The dollars are important, but I know many organizations find the people as big a part of the equation, too. So where did the move to virtual classrooms happen?
Well, the new curriculum was centered around the eight position-level performance levers and the accompanying tasks, based on the differentiating and replicable practices of top producers. That was a lot more to teach, so training was increased from one to three weeks, total.
Yes. If we wanted a change in ramp-up and performance, we needed a change in approach. We wanted to take advantage of “spaced repetition effect,” the chance to include a mentor, and a blended-learning approach that we felt would truly improve performance. This is where the virtual classroom came in.
Tell me what you did.
The first 2 weeks were conducted remotely, using a variety of methods. We include self-study methods, like e-learning, reading, video, workbook exercises and homework assignments that were tracked, tested and assessed. We also included 1-2 virtual instructor-led training sessions, or vILT, per day, as well as ride-along field assignments with a mentor. The vILT sessions were facilitated through web conferencing.
When learners progressed successfully through courses and assignments, passed assessments with a minimum score of 80%, and attended and performed well during the mandatory daily vILT sessions, then they were invited to an intense 4 1/2 day classroom (in-person) course, where instructors led them through application of what they learned during the first 2 weeks.

_Source information_

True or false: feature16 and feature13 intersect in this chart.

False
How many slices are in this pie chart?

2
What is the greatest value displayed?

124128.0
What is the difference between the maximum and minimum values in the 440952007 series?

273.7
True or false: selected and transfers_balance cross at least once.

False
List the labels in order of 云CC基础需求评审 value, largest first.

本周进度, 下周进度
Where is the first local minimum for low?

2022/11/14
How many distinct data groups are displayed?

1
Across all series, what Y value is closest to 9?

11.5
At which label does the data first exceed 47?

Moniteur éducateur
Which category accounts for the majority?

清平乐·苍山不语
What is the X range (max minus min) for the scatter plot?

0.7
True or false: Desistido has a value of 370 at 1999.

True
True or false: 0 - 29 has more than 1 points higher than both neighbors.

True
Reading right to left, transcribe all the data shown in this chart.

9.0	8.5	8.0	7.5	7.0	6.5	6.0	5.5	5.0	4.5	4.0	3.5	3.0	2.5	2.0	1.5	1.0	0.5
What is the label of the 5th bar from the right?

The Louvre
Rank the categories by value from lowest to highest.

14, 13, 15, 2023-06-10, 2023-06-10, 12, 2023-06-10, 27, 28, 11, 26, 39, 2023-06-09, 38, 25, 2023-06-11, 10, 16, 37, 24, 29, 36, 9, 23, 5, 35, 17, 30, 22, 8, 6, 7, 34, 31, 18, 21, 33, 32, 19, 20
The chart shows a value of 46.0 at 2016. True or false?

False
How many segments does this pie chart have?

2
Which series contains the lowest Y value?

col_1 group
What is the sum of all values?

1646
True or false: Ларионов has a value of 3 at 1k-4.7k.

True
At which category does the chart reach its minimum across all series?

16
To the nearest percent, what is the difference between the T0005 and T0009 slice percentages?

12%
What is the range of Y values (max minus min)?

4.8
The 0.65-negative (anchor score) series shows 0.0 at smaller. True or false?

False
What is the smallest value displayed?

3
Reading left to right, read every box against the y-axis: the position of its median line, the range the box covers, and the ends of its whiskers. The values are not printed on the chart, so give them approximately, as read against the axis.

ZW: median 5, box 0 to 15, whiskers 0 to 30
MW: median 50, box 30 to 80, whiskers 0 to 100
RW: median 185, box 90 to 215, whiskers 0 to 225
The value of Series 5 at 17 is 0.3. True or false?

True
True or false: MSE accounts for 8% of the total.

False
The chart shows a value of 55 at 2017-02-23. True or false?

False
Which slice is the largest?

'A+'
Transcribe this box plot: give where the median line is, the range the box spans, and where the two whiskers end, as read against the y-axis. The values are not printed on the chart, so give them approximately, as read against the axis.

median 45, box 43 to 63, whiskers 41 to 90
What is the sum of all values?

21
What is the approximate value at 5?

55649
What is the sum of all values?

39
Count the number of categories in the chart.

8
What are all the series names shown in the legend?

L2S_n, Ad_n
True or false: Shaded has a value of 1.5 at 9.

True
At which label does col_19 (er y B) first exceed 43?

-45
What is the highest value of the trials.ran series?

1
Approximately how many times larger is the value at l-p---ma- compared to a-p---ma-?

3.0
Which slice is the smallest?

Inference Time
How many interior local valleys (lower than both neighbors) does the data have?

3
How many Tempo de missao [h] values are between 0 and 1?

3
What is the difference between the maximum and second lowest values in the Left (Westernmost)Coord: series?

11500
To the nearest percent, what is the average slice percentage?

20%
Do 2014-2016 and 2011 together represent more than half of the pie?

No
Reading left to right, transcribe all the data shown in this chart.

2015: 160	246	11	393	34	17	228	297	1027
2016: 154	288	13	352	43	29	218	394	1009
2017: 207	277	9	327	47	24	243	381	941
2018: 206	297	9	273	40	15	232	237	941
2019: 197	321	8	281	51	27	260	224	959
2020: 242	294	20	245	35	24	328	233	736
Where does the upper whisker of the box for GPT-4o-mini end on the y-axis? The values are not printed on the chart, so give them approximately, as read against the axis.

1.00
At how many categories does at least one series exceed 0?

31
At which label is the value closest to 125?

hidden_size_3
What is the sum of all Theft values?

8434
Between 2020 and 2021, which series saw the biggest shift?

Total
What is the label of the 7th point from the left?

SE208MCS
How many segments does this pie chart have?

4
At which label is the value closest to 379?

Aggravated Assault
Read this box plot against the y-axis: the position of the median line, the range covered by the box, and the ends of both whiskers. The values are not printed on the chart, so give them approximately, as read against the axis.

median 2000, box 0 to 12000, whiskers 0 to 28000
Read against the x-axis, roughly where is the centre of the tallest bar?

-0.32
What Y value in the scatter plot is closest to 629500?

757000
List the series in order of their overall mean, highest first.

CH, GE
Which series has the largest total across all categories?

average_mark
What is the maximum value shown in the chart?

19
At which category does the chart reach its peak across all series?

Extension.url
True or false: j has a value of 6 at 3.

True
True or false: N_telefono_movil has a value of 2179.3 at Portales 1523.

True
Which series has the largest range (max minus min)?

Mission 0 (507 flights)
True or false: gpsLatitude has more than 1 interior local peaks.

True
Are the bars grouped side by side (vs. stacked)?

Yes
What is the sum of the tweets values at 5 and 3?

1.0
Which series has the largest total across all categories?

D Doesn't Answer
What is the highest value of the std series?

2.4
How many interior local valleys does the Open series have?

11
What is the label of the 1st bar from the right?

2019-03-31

_Activity_
Could you carry on the interview about moving training to virtual classrooms, picking up right after its last sentence? The material plays no part here.

_Response to this exercise_
Since the knowledge portions of the curriculum had been chunked, sequenced and layered over the first two weeks, they knew the content cold. The ILT class, then, could focus on skills. It included very little lecture but was full of exercises, activities, and especially role plays, where participants received feedback, were given a chance to apply that feedback, and even receive additional coaching. We really worked on building habits and changing behaviors while they were with us.
Very little lecture? Sounds like a big change.
It was, but it was also a natural progression of how we designed the curriculum. More surprising to me was the effectiveness of the virtual training. The vILT sessions were an integral part of the overall program, and I doubt it would have been successful or even possible to accomplish the impressive outcomes without them. These touch points allowed instructors to validate the learning that was occurring, troubleshoot, support, teach content that was better supported through voice-to-voice interaction with visuals, and provide needed demonstrations of skills or behaviors… all of which helped learners truly “connect the dots,” and also – and this is important – provided a human element and “high-touch” to the high-tech training process learners were navigating. It would have been so easy for remote learners, working from their homes, to feel disconnected from the company, rather than embraced.
I’ll also add that reducing costs with the vILT format was a real enabler for this program. I don’t believe I could have sold extending the program from one week to three, without it.
So you got results. But did they LIKE it?
Depends on who you’re talking about, of course, but the short answer is yes.
Executives were already worried about “lost opportunity cost” by extending the training by two weeks… fortunately the facts helped sell the need for change, since the one week of death by PowerPoint obviously wasn’t working. The additional costs of three weeks of travel, however, would never have been approved. So, virtual training enabled us to extend the training period affordably.
It also helped us embrace our new hires and make them feel important, by allowing for the human interactions, support, teaching and coaching that guided them successfully through the program. And even with the extended training, new hires ramped up faster and got far better results than before. And in the end, who wouldn’t like THAT?